Data processing using R

Further analysis of barcode data was performed using R. To remove barcodes derived from sequence error, barcodes detected in all plasmids, barcoded-B16F10, BL6, and 4T1 cells were analyzed using R package dplyr. The corrected barcode number of each sample was calculated as previously reported and plotted using the R ggplot2 package [4].

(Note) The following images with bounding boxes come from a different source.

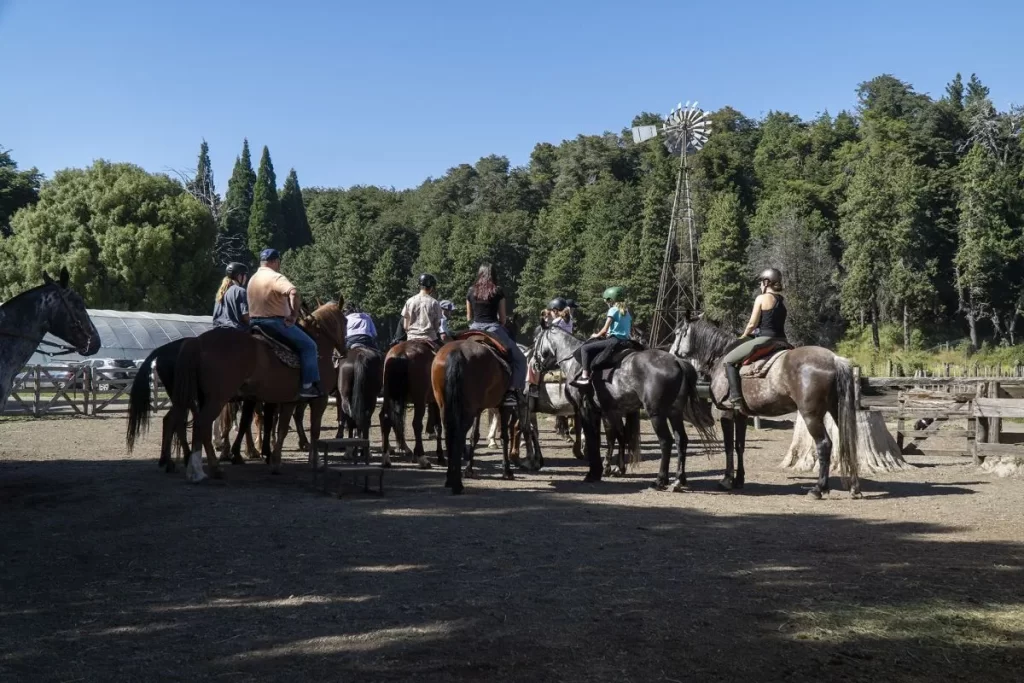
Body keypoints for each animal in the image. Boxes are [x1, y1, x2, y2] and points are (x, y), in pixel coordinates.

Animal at [168, 303, 347, 481]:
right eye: (345, 320)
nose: (343, 352)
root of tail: (197, 342)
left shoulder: (289, 401)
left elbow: (282, 429)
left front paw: (275, 462)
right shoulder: (320, 399)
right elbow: (314, 431)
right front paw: (314, 461)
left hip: (201, 398)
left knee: (190, 424)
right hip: (217, 399)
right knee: (202, 424)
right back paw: (206, 469)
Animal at [380, 339, 443, 469]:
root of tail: (401, 354)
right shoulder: (436, 401)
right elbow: (438, 426)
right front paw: (440, 456)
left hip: (389, 397)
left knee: (386, 419)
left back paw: (386, 458)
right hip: (419, 400)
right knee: (417, 424)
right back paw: (423, 459)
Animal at [433, 332, 520, 494]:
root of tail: (457, 352)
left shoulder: (478, 409)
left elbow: (474, 436)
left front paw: (469, 469)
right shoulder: (504, 408)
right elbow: (504, 436)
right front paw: (507, 471)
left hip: (446, 407)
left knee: (449, 434)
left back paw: (449, 478)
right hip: (467, 410)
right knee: (459, 435)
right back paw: (457, 484)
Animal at [532, 322, 716, 489]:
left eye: (535, 339)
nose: (534, 364)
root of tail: (677, 362)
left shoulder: (588, 410)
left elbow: (594, 439)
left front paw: (594, 472)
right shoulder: (608, 411)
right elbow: (615, 437)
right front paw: (611, 469)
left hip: (656, 414)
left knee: (666, 441)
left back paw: (660, 480)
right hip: (674, 413)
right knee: (680, 440)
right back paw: (679, 480)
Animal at [669, 317, 861, 499]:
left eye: (678, 333)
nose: (672, 354)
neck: (721, 356)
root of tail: (834, 359)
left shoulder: (726, 413)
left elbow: (728, 446)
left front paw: (727, 480)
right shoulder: (741, 415)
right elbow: (739, 446)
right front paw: (739, 480)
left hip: (811, 416)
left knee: (824, 444)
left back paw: (818, 489)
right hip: (835, 411)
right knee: (849, 442)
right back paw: (854, 488)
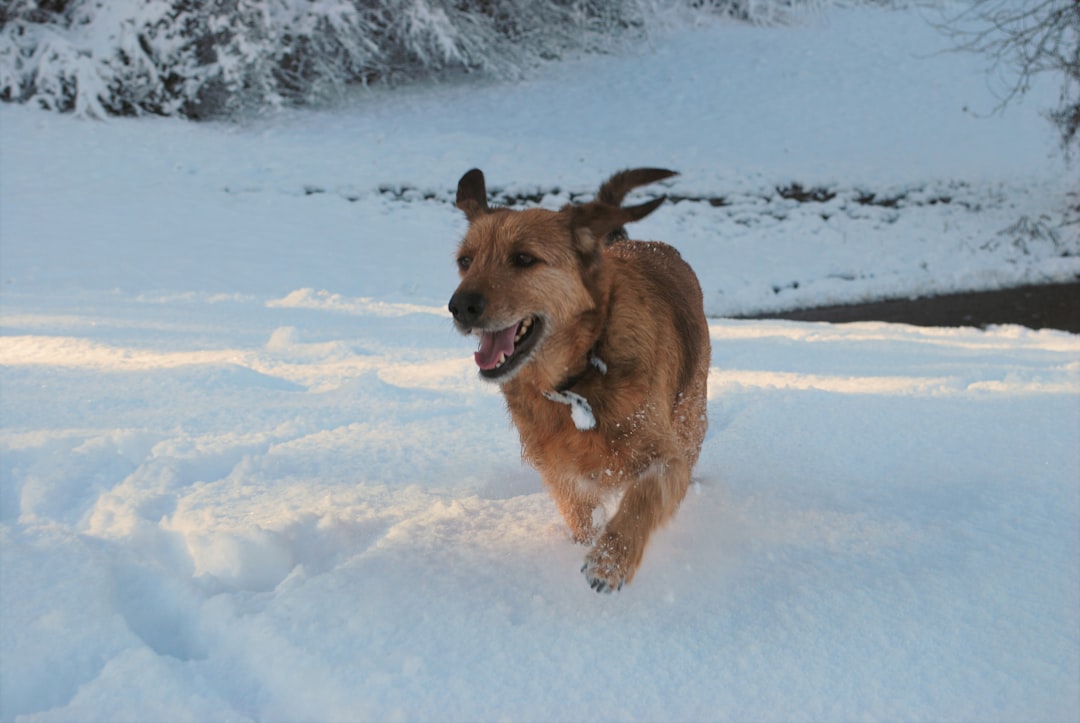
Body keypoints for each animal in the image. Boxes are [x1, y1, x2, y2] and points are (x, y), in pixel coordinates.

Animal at [447, 169, 708, 592]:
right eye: (465, 261)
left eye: (524, 258)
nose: (460, 306)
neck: (575, 378)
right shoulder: (562, 474)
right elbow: (580, 517)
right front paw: (589, 544)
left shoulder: (667, 459)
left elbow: (644, 496)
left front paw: (610, 560)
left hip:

Analysis of barcode composition

For the comparison of the barcode composition between samples, the JS divergence was calculated using all the barcodes or the top 10 barcodes of each sample, and a heatmap was generated using the R ggplot2 package. A bubble plot of the top 10 barcodes for each sample was constructed using the R ggplot2 package. A cumulative bar plot of the barcodes was constructed using the R ggplot2 package.

Analysis of stgRNA

Hierarchical clustering heatmaps of mean mutation scores were constructed using the top 10 barcodes with mutated reads using the R gplot package. A heatmap of the mutation rate (deletion, insertion, and mismatch) in each position in stgRNA was constructed using the R ggplot2 package. The cumulative distribution fractions of insertions and deletions in each sample were plotted using the R ggplot2 package.

Statistical analysis

Statistical analysis was performed using R. Welch’s t-test with Bonferroni adjustment was used to compare the two samples. Weighted Spearman correlation was calculated WeightedCorr. Statistical significance was set at p < 0.05.